#### What to produce
Collect each line of the entries that holds the string "navigation".

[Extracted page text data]

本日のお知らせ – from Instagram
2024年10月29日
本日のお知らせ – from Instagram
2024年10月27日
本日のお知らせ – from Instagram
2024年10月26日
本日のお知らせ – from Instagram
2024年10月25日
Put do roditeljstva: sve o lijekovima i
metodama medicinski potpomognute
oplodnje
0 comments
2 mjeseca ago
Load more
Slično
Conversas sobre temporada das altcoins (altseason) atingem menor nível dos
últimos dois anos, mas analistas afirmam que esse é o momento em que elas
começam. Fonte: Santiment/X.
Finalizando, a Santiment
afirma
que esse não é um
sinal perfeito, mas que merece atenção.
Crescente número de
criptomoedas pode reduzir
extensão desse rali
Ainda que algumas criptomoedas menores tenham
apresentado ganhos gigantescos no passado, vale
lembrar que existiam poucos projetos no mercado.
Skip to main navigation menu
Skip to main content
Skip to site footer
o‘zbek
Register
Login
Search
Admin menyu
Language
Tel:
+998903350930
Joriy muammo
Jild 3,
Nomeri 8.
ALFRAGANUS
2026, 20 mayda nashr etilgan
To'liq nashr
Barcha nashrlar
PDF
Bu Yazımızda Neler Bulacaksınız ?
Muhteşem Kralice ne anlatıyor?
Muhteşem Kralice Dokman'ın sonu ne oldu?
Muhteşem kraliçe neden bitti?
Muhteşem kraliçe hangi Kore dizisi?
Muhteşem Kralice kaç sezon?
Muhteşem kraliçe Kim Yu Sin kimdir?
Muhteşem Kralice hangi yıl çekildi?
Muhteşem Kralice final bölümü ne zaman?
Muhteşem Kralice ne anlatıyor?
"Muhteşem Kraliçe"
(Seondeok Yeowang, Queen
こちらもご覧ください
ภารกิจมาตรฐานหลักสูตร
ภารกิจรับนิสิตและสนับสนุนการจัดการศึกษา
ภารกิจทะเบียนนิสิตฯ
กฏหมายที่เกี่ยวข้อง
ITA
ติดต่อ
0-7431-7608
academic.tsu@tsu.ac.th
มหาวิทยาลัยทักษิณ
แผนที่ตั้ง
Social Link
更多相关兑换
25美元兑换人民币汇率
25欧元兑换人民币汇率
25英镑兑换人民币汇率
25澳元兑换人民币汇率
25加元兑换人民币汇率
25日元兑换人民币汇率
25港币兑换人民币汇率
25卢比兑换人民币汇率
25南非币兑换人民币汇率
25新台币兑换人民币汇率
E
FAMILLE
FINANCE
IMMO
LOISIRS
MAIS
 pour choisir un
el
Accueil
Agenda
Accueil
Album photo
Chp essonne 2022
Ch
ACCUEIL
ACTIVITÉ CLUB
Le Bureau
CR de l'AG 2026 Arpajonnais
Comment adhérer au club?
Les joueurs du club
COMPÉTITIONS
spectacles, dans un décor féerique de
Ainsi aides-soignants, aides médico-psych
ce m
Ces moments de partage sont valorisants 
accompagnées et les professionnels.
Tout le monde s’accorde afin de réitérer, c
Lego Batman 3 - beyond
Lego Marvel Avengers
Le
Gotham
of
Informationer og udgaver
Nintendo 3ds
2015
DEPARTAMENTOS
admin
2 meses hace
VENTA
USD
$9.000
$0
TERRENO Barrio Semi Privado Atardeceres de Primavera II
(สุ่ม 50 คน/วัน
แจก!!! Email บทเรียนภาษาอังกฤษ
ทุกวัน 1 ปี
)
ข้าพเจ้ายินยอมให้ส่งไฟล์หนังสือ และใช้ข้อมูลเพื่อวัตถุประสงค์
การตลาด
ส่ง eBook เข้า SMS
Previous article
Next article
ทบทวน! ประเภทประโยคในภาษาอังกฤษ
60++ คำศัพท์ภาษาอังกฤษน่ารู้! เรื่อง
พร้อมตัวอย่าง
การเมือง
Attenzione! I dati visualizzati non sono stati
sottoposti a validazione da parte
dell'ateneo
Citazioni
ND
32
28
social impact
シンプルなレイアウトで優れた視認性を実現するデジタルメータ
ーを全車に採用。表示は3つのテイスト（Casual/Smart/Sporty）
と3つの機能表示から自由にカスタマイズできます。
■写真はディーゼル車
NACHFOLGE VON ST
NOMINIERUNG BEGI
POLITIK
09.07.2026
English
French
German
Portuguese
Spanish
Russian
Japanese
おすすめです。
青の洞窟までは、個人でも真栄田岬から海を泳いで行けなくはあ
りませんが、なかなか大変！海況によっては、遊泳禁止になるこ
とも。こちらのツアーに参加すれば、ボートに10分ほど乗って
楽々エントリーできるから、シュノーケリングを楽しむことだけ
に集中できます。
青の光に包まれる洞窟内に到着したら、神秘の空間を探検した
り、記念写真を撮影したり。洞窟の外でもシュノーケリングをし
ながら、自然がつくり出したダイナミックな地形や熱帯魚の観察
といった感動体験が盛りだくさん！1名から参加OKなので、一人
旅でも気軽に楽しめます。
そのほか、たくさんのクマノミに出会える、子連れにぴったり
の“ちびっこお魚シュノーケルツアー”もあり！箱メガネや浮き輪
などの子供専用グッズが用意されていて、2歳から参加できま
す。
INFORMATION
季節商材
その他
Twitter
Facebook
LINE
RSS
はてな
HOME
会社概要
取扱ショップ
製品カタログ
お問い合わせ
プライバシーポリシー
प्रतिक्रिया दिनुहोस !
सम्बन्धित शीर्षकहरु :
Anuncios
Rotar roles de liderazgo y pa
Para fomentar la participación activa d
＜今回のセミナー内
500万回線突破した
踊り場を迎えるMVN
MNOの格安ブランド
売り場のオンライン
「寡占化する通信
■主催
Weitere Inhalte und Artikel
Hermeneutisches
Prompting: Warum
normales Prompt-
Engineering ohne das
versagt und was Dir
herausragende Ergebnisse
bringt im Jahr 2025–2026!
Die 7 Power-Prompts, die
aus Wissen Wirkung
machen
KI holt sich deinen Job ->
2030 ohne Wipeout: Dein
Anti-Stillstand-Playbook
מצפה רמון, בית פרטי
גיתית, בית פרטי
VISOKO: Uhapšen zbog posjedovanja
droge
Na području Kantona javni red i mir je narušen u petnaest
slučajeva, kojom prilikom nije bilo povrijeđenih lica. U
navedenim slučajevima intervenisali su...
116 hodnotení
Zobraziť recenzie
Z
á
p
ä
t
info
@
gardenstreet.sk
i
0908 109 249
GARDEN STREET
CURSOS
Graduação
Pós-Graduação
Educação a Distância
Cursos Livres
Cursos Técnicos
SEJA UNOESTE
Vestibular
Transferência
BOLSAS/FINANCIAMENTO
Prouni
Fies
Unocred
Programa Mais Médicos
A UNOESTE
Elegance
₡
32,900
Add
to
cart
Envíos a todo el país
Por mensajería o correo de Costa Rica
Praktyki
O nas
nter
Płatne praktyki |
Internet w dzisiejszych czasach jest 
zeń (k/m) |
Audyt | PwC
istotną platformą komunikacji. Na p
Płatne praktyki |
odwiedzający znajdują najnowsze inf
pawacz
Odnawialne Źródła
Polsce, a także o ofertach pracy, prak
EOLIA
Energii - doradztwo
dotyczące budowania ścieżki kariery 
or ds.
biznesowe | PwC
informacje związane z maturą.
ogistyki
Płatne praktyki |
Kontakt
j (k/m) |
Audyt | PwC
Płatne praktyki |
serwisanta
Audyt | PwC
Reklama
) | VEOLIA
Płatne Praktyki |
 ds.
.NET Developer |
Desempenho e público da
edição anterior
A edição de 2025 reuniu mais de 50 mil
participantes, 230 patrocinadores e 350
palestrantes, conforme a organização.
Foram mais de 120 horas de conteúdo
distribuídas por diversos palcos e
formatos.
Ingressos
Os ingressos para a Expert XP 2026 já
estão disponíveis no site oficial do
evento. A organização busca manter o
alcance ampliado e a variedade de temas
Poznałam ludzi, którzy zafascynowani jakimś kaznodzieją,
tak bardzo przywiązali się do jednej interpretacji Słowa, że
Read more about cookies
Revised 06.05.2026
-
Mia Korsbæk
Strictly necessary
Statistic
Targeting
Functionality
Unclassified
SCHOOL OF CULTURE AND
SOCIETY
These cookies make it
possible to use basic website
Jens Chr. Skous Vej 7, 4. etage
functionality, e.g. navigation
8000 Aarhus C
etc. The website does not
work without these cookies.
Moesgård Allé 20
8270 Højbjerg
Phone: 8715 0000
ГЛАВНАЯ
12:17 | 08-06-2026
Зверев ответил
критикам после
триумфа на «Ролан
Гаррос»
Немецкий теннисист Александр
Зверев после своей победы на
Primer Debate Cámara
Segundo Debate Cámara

#### Output of the task
Skip to main navigation menu
functionality, e.g. navigation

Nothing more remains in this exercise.